→ **Instruction**
Would you return the data exactly as given, except for its pictures?

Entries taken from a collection

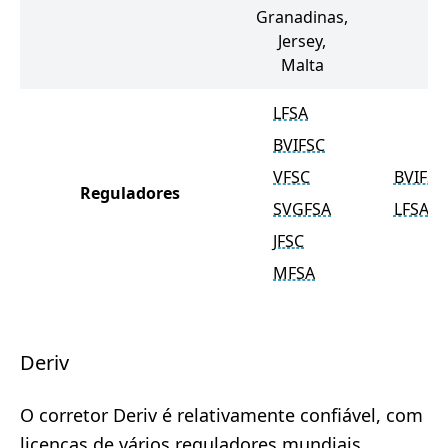
Granadinas,
Jersey,
Malta
LFSA
BVIFSC
VFSC
BVIFSC
Reguladores
SVGFSA
LFSA
JFSC
MFSA
Deriv
O corretor Deriv é relativamente confiável, com
licenças de vários reguladores mundiais.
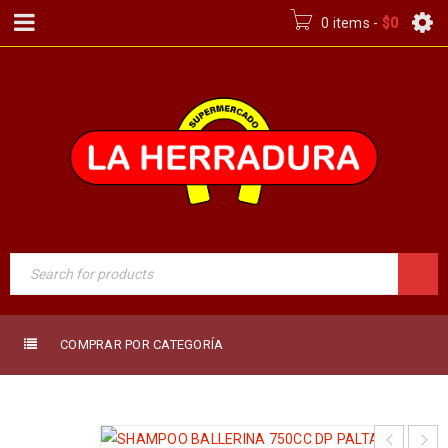
0 items
-
$
0
COMPRAR POR CATEGORÍA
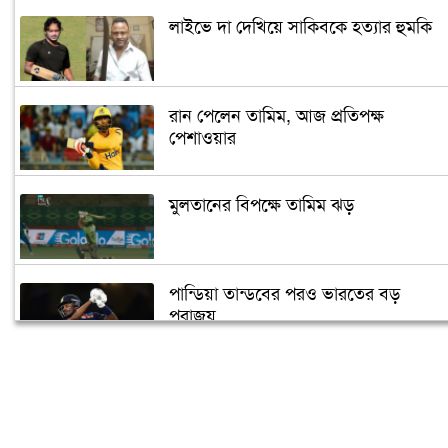
লাইভে দা দেখিয়ে সাকিবকে হত্যার হুমকি
রান পেলেন তামিম, আজ প্রতিপক্ষ
পেশাওয়ার
মুলতানের বিপক্ষে তামিম ঝড়
পান্ডিয়া তান্ডবের পরও ভারতের বড়
পরাজয়
সাইফউদ্দিনের ‘চার’ বলের চ্যালেঞ্জ হারলেন
সাকিব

→ **Answer to the exercise**
Granadinas,
Jersey,
Malta
LFSA
BVIFSC
VFSC
BVIFSC
Reguladores
SVGFSA
LFSA
JFSC
MFSA
Deriv
O corretor Deriv é relativamente confiável, com
licenças de vários reguladores mundiais.
0 items
-
$
0
COMPRAR POR CATEGORÍA
লাইভে দা দেখিয়ে সাকিবকে হত্যার হুমকি
রান পেলেন তামিম, আজ প্রতিপক্ষ
পেশাওয়ার
মুলতানের বিপক্ষে তামিম ঝড়
পান্ডিয়া তান্ডবের পরও ভারতের বড়
পরাজয়
সাইফউদ্দিনের ‘চার’ বলের চ্যালেঞ্জ হারলেন
সাকিব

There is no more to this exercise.